▶ **Your assignment**
Copy out, word for word, the part of the records below that runs from the line containing "the form **278**" up to and including the line containing "Measurement: **46** V".

▶ **Listed entries**
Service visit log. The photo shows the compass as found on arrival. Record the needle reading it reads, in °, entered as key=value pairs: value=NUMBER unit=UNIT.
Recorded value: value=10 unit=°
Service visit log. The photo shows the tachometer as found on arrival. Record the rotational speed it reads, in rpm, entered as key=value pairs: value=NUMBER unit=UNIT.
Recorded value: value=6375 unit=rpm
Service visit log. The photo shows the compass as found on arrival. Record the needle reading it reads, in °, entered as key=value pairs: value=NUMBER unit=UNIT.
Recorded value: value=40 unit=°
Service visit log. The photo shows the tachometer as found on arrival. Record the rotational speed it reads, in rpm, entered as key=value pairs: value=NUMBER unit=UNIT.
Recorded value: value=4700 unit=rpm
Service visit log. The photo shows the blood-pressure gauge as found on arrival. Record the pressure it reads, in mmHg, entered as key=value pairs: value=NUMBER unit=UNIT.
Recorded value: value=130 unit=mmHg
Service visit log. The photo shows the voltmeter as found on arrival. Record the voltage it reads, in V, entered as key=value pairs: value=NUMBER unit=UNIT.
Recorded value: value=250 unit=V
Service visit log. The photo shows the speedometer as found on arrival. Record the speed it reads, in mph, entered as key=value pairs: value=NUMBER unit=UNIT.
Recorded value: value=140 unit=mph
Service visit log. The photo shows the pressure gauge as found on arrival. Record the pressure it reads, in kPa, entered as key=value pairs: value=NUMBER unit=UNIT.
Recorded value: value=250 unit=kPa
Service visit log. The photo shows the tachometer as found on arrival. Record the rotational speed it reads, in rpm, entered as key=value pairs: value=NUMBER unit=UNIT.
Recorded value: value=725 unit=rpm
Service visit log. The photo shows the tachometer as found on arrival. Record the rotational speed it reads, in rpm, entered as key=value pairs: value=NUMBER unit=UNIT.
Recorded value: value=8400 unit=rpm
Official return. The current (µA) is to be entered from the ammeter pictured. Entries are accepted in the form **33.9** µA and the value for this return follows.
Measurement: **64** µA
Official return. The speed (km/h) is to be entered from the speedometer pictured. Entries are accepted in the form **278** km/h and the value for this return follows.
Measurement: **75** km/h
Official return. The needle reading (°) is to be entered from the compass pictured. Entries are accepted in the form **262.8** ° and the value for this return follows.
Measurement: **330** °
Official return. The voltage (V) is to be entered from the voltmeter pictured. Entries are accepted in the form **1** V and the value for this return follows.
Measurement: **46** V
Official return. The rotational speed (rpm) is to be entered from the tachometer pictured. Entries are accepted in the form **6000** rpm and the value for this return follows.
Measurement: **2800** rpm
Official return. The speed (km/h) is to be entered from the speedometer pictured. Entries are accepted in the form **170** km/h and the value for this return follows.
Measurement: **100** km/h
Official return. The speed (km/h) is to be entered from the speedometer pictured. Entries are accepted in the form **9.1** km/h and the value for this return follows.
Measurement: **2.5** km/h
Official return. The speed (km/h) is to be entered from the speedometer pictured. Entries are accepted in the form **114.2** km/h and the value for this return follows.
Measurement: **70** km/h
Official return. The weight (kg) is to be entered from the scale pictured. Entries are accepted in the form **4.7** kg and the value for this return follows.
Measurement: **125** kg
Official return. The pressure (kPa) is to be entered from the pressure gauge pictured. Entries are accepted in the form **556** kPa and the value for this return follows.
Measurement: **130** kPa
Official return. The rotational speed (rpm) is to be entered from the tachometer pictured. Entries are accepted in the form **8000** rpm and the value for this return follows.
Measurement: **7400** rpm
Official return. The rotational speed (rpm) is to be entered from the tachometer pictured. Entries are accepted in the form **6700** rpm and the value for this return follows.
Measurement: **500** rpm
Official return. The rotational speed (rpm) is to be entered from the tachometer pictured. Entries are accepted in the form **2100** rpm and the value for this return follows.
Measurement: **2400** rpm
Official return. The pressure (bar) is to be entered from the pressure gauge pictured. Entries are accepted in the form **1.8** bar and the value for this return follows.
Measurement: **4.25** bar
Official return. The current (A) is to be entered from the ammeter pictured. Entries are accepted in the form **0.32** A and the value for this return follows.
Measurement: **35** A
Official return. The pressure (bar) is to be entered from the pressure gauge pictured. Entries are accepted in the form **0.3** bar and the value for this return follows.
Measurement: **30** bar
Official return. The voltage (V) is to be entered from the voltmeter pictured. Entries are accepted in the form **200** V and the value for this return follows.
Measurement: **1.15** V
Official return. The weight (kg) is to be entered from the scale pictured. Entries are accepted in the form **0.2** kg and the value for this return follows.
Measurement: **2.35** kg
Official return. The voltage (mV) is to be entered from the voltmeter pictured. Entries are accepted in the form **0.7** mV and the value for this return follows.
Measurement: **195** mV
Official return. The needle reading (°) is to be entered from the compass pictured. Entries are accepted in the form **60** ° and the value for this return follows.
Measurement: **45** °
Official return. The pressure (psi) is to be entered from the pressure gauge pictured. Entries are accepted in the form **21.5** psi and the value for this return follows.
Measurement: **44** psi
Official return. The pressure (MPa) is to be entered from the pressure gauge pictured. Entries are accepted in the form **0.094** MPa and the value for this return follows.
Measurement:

▶ **Result for this task**
Official return. The speed (km/h) is to be entered from the speedometer pictured. Entries are accepted in the form **278** km/h and the value for this return follows.
Measurement: **75** km/h
Official return. The needle reading (°) is to be entered from the compass pictured. Entries are accepted in the form **262.8** ° and the value for this return follows.
Measurement: **330** °
Official return. The voltage (V) is to be entered from the voltmeter pictured. Entries are accepted in the form **1** V and the value for this return follows.
Measurement: **46** V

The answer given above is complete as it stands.